_QUOTED TEXT_.
================

It was maybe two years later, about the same time I started on my unhealthy SNES addiction streak, when Wolfenstein 3D hit me. It hit me hard. I was in a stationery store, when I saw a bin littered with $5 games. Wolfenstein or Duke Nukem? Both sounded good, but my underdeveloped brain went for the 3D in the title. Looking back, I think I made the better of the two choices. Here it was, the next generation of gaming. The ascension of Doom only caused my drool to thicken.

Even with the 3D generation rapidly approaching, I clung to my SNES until my own paychecks during college afforded me my own Playstation. Heh, great, only two and a half years late. But at $100, it was a bargain. The swath of RPGs would come… and go. So late in the 32-bit game, already the Dreamcast was launching, the PS2 was in the works, and the Gamecube and Xbox had been announced. Eventually, I would come to own all four, casting off the fanboy shackles that limited my gaming experience. Four years later, I suckered myself into owning all consoles–and portables–from the major gaming powerhouses…again.

And that’s where I stand today. My backlog is unbelievably long, with titles that now reach as far back as the NES days thanks to downloadble services such as Nintendo’s Virtual Console on Wii. Meanwhile, current-generation titles on Xbox 360, Wii and Playstation 3 all order me to pay them attention. It’s the sad truth of getting older, fatter, and balder.

================

[Extracted records]

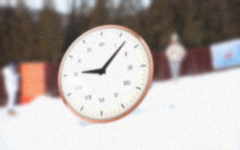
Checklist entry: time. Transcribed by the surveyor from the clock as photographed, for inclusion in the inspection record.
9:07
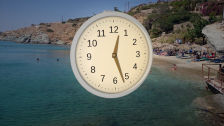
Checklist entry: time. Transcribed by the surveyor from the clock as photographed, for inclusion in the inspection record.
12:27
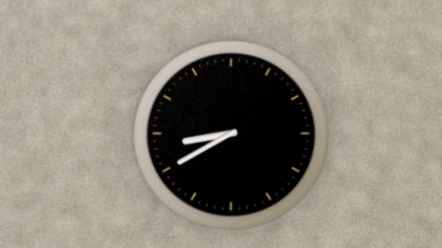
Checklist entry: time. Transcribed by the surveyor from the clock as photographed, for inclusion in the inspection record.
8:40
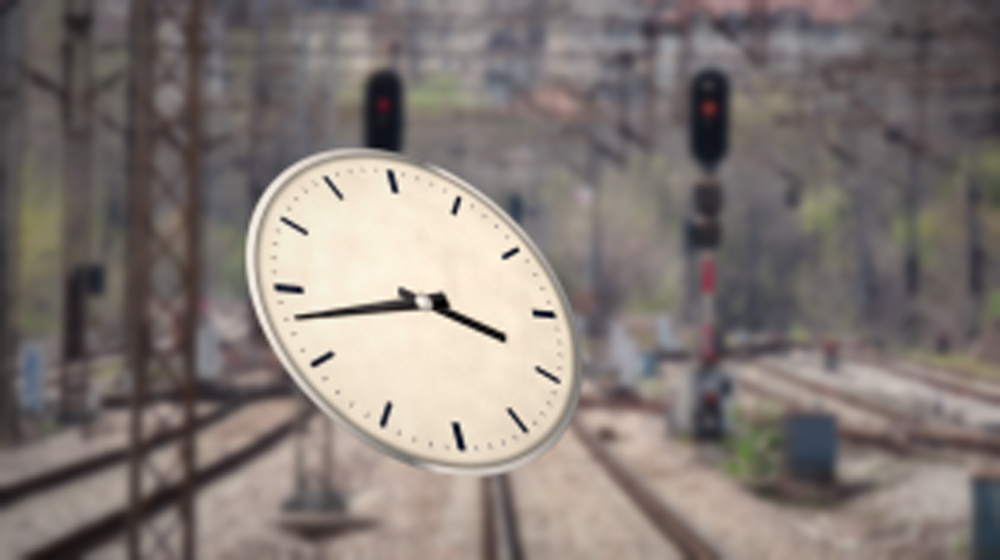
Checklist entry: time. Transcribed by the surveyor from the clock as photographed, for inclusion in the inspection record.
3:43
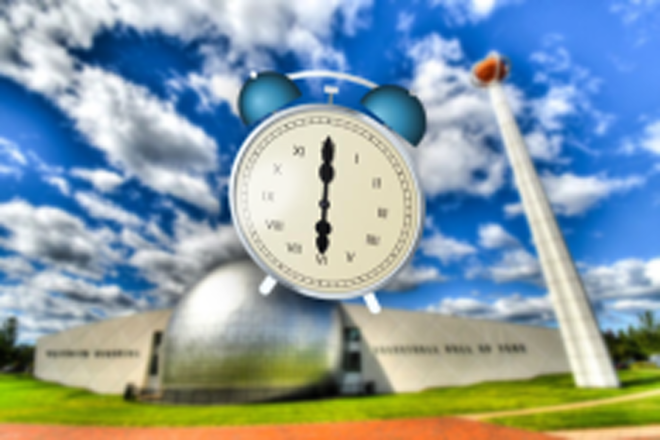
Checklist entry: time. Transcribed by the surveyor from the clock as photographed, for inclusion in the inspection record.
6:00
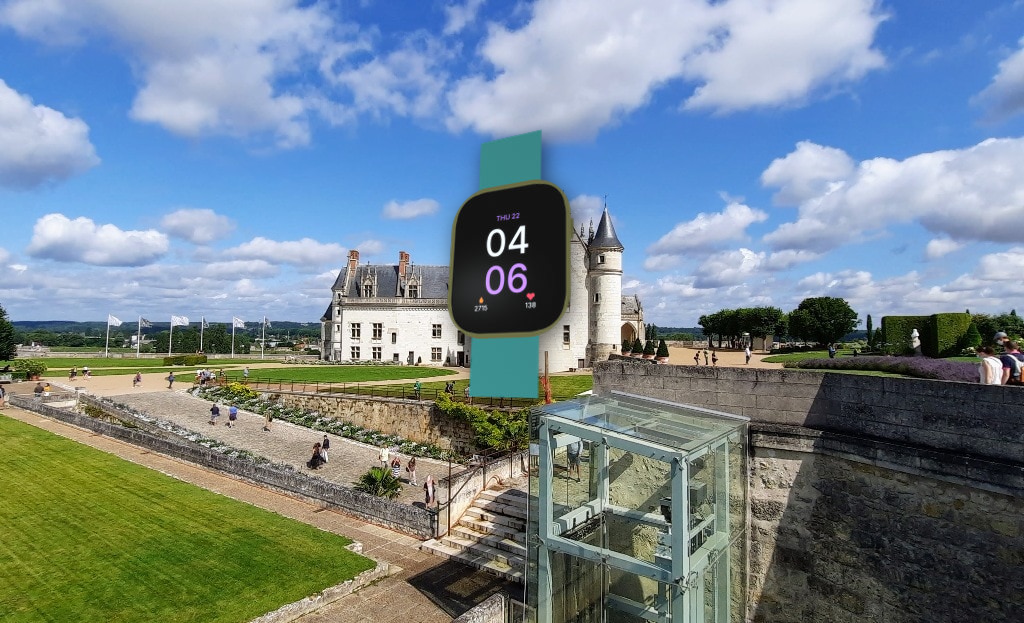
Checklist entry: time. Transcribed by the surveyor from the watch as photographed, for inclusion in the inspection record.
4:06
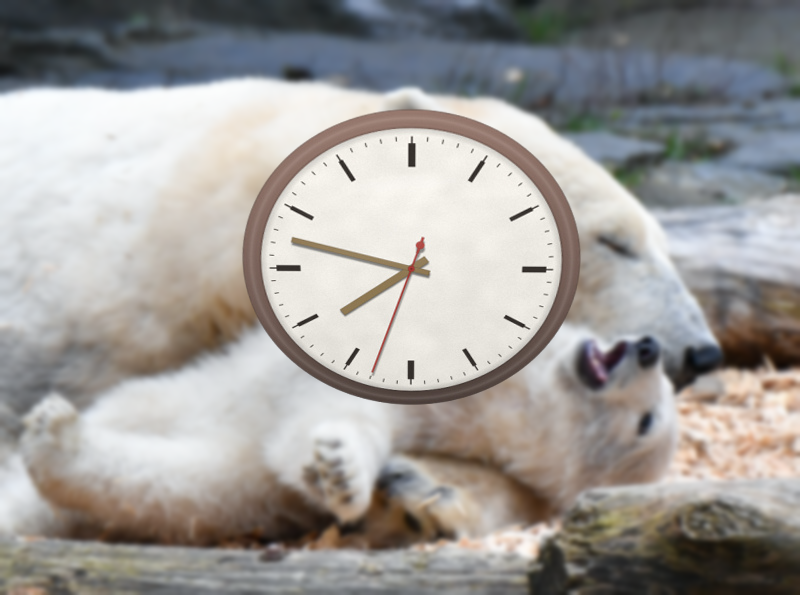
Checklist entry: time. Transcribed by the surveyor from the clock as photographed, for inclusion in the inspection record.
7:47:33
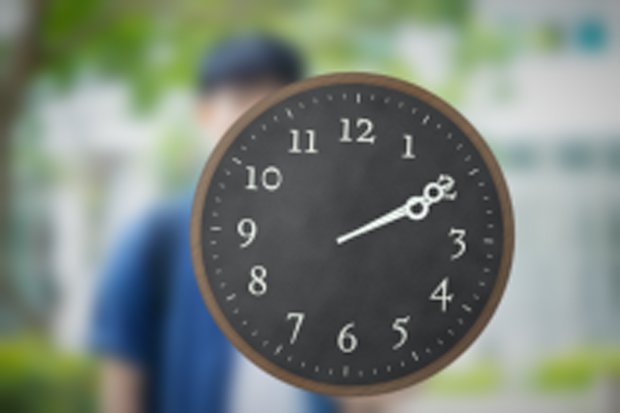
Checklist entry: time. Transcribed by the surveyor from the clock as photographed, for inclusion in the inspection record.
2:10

================

_REQUIRED WORK_.
• A. Please transcribe the gaming passage, everything from "It was maybe" down to "drool to thicken.".
• B. Answer these questions about the gaming passage, one per line:
(i) What was the price of the games in the bin at the stationery store?
(ii) How much did the Playstation cost?
(iii) What service on Wii lets the backlog reach back to NES titles?
None of the items are needed.

_ANSWERS_.
• A.
It was maybe two years later, about the same time I started on my unhealthy SNES addiction streak, when Wolfenstein 3D hit me. It hit me hard. I was in a stationery store, when I saw a bin littered with $5 games. Wolfenstein or Duke Nukem? Both sounded good, but my underdeveloped brain went for the 3D in the title. Looking back, I think I made the better of the two choices. Here it was, the next generation of gaming. The ascension of Doom only caused my drool to thicken.

• B.
(i) $5
(ii) $100
(iii) Nintendo's Virtual Console